= Texte présenté =
#####
Photo Archives Le Soleil

Louise Leduc
La Presse

La publication sur l'internet des salaires des chefs autochtones, en cours depuis quelques jours sur le site du ministère canadien des Affaires autochtones, met en lumière les disparités de rémunération d'une communauté à l'autre.

En honoraires et en frais de déplacement, Konrad Sioui, grand chef de la nation huronne-wendat de Wendake, près de Québec, a obtenu 106 653$ pour l'exercice se terminant le 31 mars 2014, avec un salaire de base (75 000$) trois fois plus élevé que les neuf autres chefs de son conseil. Selon le secrétariat québécois aux Affaires autochtones, Wendake compte 1494 résidants et 2351 non-résidants.

M. Sioui gagne ainsi davantage que Michael Delisle, grand chef mohawk de Kahnawake, une communauté qui compte 7745 résidants et 2591 non-résidants. Lors du dernier exercice, M. Delisle a gagné un peu plus de 103 000$.

Gilbert Whiteduck, chef algonquin de Kitigan Zibi Anishinabeg, près de Maniwaki, a pour sa part touché un total de 87 628$ lors du dernier exercice, pour une population de 1593 résidants et 1428 non-résidants, soit 30 000$ de plus que celui qui vient au deuxième rang des personnes les mieux rémunérées de son conseil.

Kanesatake

Du côté de Kanesatake (qui compte 1383 résidants et 938 non-résidants), on note une moins grande disparité entre les salaires des différents chefs. Le grand chef Serge Simon a déclaré une rémunération totale de 49 398$, et les six chefs de son conseil gagnent entre 33 799$ et 37 504$.
#####
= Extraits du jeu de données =
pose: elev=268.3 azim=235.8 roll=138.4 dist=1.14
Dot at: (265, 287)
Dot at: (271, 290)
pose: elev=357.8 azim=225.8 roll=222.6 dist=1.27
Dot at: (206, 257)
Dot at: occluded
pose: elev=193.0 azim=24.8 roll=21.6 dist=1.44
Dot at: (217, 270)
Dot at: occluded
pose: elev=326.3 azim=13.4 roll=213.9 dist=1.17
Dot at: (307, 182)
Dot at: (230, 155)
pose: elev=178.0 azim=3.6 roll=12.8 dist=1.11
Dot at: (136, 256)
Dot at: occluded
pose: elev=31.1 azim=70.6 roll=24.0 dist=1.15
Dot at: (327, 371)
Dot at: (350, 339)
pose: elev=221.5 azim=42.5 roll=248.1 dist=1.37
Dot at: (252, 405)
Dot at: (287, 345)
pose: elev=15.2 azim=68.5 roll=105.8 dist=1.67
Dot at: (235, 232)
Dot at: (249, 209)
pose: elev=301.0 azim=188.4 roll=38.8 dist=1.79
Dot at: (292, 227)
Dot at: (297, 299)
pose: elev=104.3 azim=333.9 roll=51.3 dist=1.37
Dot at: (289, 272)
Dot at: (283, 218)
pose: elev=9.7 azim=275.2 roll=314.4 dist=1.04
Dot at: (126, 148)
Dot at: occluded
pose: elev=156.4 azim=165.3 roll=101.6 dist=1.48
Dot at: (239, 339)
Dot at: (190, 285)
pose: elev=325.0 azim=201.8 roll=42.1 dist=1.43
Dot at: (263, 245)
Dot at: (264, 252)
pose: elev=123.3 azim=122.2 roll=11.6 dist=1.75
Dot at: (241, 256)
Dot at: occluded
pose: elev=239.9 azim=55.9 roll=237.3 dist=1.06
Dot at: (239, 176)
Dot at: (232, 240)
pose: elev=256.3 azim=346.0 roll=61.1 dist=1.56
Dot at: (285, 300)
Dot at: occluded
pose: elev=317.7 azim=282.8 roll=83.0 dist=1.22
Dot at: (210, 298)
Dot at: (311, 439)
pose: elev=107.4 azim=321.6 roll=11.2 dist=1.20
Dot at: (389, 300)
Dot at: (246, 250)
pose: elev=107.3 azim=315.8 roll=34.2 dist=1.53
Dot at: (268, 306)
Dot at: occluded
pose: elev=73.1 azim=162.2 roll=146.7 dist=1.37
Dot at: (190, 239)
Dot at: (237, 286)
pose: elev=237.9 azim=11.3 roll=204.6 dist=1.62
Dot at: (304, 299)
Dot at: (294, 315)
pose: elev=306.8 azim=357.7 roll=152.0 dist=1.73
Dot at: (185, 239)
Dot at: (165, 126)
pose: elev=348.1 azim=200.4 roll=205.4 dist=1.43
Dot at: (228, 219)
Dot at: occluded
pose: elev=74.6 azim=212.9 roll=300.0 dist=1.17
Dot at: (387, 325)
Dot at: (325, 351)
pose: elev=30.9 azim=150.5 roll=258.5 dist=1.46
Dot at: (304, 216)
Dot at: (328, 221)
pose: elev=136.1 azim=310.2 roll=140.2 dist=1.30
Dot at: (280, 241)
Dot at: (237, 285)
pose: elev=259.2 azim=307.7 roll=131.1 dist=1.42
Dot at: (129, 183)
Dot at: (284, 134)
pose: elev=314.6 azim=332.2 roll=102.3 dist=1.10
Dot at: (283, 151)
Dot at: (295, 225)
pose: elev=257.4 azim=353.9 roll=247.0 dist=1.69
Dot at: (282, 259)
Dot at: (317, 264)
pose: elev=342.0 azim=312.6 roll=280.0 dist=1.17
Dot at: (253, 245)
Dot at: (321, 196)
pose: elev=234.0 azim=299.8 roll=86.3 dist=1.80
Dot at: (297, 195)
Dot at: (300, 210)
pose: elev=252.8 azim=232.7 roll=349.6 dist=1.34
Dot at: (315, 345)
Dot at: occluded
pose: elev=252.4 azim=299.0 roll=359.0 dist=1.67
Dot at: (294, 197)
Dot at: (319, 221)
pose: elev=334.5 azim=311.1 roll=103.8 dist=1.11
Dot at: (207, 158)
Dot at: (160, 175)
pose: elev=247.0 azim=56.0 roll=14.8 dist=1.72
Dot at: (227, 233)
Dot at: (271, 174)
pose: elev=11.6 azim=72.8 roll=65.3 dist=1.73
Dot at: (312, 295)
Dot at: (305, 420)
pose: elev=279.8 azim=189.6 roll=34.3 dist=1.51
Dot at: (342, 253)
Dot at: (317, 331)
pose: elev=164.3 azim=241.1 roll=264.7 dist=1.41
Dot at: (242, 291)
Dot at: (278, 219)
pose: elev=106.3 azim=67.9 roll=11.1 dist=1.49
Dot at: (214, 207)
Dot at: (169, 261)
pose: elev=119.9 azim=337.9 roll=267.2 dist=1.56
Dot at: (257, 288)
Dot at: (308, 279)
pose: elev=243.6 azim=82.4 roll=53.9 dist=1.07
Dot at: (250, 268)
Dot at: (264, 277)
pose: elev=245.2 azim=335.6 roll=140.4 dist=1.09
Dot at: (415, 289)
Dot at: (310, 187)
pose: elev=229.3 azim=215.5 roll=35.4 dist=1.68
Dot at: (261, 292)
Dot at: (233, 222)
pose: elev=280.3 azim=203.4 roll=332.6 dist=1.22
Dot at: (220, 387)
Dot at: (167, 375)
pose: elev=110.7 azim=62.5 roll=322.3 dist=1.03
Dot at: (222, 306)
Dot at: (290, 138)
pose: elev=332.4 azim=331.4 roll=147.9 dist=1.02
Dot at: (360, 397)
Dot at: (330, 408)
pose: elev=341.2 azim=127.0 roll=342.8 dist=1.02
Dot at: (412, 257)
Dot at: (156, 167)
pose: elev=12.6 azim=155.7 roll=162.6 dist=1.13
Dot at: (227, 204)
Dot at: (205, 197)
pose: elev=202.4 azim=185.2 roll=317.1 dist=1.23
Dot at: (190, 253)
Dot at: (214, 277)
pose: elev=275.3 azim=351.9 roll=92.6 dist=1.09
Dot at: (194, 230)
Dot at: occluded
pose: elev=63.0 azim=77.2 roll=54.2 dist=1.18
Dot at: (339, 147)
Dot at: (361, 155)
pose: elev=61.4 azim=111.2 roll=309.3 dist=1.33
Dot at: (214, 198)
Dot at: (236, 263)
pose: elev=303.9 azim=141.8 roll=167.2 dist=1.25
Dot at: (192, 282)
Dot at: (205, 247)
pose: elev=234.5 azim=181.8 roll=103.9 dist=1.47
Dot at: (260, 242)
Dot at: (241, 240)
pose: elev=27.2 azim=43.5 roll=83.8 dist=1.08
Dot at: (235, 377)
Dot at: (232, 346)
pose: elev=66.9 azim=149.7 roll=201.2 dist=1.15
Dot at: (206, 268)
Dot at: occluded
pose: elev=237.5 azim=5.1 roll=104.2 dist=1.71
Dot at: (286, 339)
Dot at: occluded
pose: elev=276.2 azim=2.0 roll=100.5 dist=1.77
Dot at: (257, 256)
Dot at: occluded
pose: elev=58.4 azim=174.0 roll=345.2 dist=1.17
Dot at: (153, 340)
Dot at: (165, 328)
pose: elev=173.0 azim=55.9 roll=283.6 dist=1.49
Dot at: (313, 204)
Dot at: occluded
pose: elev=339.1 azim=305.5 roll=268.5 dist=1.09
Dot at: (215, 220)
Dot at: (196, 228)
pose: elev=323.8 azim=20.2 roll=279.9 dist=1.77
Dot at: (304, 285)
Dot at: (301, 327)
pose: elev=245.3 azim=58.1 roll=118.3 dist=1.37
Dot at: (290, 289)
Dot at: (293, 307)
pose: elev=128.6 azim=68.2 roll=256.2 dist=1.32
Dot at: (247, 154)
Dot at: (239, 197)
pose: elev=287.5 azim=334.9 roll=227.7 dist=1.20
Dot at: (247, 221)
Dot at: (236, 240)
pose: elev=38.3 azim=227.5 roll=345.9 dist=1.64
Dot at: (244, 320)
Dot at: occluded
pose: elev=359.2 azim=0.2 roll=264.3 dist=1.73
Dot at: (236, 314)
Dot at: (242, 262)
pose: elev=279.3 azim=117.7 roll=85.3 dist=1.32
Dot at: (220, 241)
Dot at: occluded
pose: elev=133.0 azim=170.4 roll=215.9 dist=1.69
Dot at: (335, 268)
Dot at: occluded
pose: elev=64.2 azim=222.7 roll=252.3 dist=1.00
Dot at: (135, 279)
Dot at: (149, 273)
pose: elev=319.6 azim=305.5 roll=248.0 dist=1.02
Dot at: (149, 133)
#####
= Activité 1 =
Pourriez-vous transcrire fidèlement le passage du texte sur les salaires des chefs autochtones qui va de "M. Sioui gagne" à "rémunérées de son conseil." ?
= Activité 2 =
Pouvez-vous reprendre le texte sur les salaires des chefs autochtones là où il s'arrête et en écrire la suite ?

= Réponse proposée 1 =
M. Sioui gagne ainsi davantage que Michael Delisle, grand chef mohawk de Kahnawake, une communauté qui compte 7745 résidants et 2591 non-résidants. Lors du dernier exercice, M. Delisle a gagné un peu plus de 103 000$.

Gilbert Whiteduck, chef algonquin de Kitigan Zibi Anishinabeg, près de Maniwaki, a pour sa part touché un total de 87 628$ lors du dernier exercice, pour une population de 1593 résidants et 1428 non-résidants, soit 30 000$ de plus que celui qui vient au deuxième rang des personnes les mieux rémunérées de son conseil.

= Réponse proposée 2 =
La divulgation des salaires des chefs autochtones, publiés au fur et à mesure que les données sont traitées au ministère canadien des Affaires autochtones, suscite beaucoup de réactions depuis quelques jours.

Avant que son salaire ne soit connu, le grand chef Sioui (qui est en vacances cette semaine) a déclaré au Journal de Québec, il y a quelques jours, qu'il trouvait insultant de devoir rendre des comptes aux contribuables canadiens. «La vérité, c'est que je n'ai rien à foutre de ça. Moi, je rends des comptes à mon peuple et à ma nation», a-t-il déclaré, en évoquant un salaire de 75 000$.

Description de tâches

Les comparaisons qui sont établies entre différents élus autochtones et non autochtones depuis quelques jours ont amené la section québécoise de l'Assemblée des Premières Nations à publier un communiqué invitant chacun à la prudence.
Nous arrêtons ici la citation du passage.